Another recent blast from the past, Julia Sweeny, a former Saturday Night Live alum, creates a concert film and gives a funny stand-up routine on a simple sitting-room set in GOD SAID HA! Guided by lighting cues, she walks around the room recounting the mishaps, quirks and pitfalls of her life including divorce, cancer and death.
Julia begins her speech by stating that she is very much looking forward to living alone in a small, but cozy house. Yet, her brother contracts cancer and comes to live with her. Soon, her parents decide to move into her home as well to help take care of their son. Julia lands in the guest cottage. She vents her frustrations through hilarious mocking and mimicking her stodgy mother’s voice and mannerisms. She also tells a funny bit of her brother asking for the doctor’s credentials before they are allowed to examine him.
The house becomes even more crowded when she has to sleep on the pullout sofa, having to give up the guest cottage to a visiting boyfriend. This arrangement is due, and apparently in deference, to their parent’s presence and religious decorum. One day, Julia and her boyfriend come home in the afternoon to find themselves alone. Taking advantage of the freedom, they slip into the bedroom. The garbage man disturbs their lovemaking. The next day they are alone again and more of the same frolicking takes place, but this time she receives a telephone call from her father just to let her know that he and her mother will be home shortly.
Julia also talks about her sister, who lives in Tokyo and is married to a potato farmer named Yamamoto. (She calls him Yam, but he doesn’t have enough of a grasp of the English language to appreciate the pun.) Julia, a non-smoker, lights up a rebellious cigarette while driving home one day. The cigarette butt is blown onto the back seat of the car, which catches fire as she pulls up into her driveway. This mishap is blamed on a fictitious drive-by motorist because her parents deplore smoking.
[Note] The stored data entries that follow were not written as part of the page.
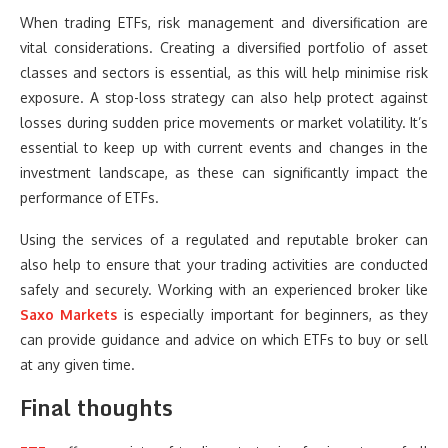
When trading ETFs, risk management and diversification are
vital considerations. Creating a diversified portfolio of asset
classes and sectors is essential, as this will help minimise risk
exposure. A stop-loss strategy can also help protect against
losses during sudden price movements or market volatility. It’s
essential to keep up with current events and changes in the
investment landscape, as these can significantly impact the
performance of ETFs.
Using the services of a regulated and reputable broker can
also help to ensure that your trading activities are conducted
safely and securely. Working with an experienced broker like
Saxo Markets
is especially important for beginners, as they
can provide guidance and advice on which ETFs to buy or sell
at any given time.
Final thoughts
Ironically, Julia herself contracts cancer and comments that Jesus only suffered one day on the cross. (Julia’s is a very rare form of cancer which generates great interest for the researching doctor who invites her out to discuss his fascination regarding her misfortune.) Julia eventually has a hysterectomy, but the doctor explains that they did not have to remove her ovaries.
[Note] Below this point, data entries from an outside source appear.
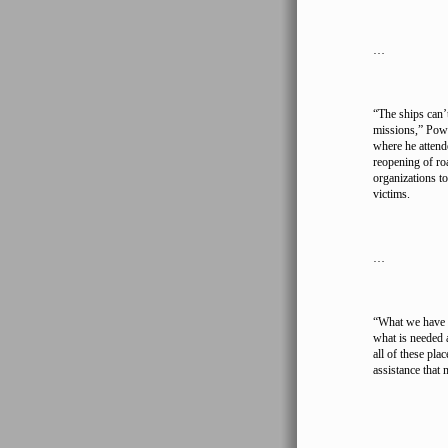
…
“The ships can’t
missions,” Powe
where he attend
reopening of ro
organizations to
victims.
…
“What we have t
what is needed 
all of these pla
assistance that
Her mother is upset because an old teacher that Julia bumps into tells her that heaven is just an instant, a light at the end of a tunnel. After her brother dies, the parents move back to Spokane, where her mother still attends the Catholic Church. Her mother is successful at petitioning the priest to remove the sad looking Jesus from the cross and have him replaced with a Jesus who has a nice body and appears to have been working out.
Throughout the routine, triumph through humor, is offset by an underlying anger toward God for all this trouble. Julia’s religious barbs are not so much an indictment against suffering, or against God for allowing it, but a plea to God for understanding and comfort throughout it.
The personal struggle she encounters on this journey is enhanced by her solo on-stage, audience-interactive performance. She is able to induce a cadence of pathos and hilarity to extract a wide emotional response. A great deal of her routine is through mimicking and imitating the other players in this story, her family and friends. The audience experiences catharsis with Julia as she deals with her pain through humor.
Julia Sweeney is not a household name, and the casual moviegoer may find this movie too obscure and pointed for lasting worthwhile entertainment. SNL fans, Sweeney fans in particular, and those struggling with death and divorce may find this humor in the face of danger routine welcome, insightful and enjoyable.
Mild Christian worldview of expressing & dealing with grief through faith; a few profanities, but talk of extramarital sexual escapades; and, lying & gently mocking one's parents for laughs.